▶ **What you need to do**: Once the line containing "H401 Toxic to aquatic life." is found in the records below, return it and each following line exactly, up to and including the line containing "Rodovia Br 280", and nothing else.

▶ **Data records**:
<<<<
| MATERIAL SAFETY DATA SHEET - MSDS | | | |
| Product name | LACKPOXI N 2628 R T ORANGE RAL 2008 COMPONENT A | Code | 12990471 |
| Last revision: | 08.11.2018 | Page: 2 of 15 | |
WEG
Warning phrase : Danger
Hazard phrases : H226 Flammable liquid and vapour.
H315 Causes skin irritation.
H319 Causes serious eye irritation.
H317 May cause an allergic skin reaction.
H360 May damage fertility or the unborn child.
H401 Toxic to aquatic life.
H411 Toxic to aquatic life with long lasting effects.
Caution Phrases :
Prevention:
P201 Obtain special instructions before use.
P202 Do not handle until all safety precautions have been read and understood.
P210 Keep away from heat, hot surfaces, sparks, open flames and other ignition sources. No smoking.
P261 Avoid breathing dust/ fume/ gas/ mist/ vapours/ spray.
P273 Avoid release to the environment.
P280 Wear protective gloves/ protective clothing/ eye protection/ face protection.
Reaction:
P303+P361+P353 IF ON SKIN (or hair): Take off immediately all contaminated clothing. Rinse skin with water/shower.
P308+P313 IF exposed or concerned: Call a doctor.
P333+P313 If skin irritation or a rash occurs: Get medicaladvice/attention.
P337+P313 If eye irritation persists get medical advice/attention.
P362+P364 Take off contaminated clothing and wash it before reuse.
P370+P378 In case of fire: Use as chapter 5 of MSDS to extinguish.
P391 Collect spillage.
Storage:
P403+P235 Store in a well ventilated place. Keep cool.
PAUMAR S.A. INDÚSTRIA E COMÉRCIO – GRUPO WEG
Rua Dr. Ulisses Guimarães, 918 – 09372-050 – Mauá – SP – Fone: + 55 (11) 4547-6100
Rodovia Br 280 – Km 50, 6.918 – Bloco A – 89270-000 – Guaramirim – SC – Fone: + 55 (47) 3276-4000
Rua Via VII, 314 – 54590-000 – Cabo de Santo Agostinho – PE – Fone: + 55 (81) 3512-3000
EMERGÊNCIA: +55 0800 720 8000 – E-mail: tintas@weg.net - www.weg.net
>>>>
▶ **Task result**:
H401 Toxic to aquatic life.
H411 Toxic to aquatic life with long lasting effects.
Caution Phrases :
Prevention:
P201 Obtain special instructions before use.
P202 Do not handle until all safety precautions have been read and understood.
P210 Keep away from heat, hot surfaces, sparks, open flames and other ignition sources. No smoking.
P261 Avoid breathing dust/ fume/ gas/ mist/ vapours/ spray.
P273 Avoid release to the environment.
P280 Wear protective gloves/ protective clothing/ eye protection/ face protection.
Reaction:
P303+P361+P353 IF ON SKIN (or hair): Take off immediately all contaminated clothing. Rinse skin with water/shower.
P308+P313 IF exposed or concerned: Call a doctor.
P333+P313 If skin irritation or a rash occurs: Get medicaladvice/attention.
P337+P313 If eye irritation persists get medical advice/attention.
P362+P364 Take off contaminated clothing and wash it before reuse.
P370+P378 In case of fire: Use as chapter 5 of MSDS to extinguish.
P391 Collect spillage.
Storage:
P403+P235 Store in a well ventilated place. Keep cool.
PAUMAR S.A. INDÚSTRIA E COMÉRCIO – GRUPO WEG
Rua Dr. Ulisses Guimarães, 918 – 09372-050 – Mauá – SP – Fone: + 55 (11) 4547-6100
Rodovia Br 280 – Km 50, 6.918 – Bloco A – 89270-000 – Guaramirim – SC – Fone: + 55 (47) 3276-4000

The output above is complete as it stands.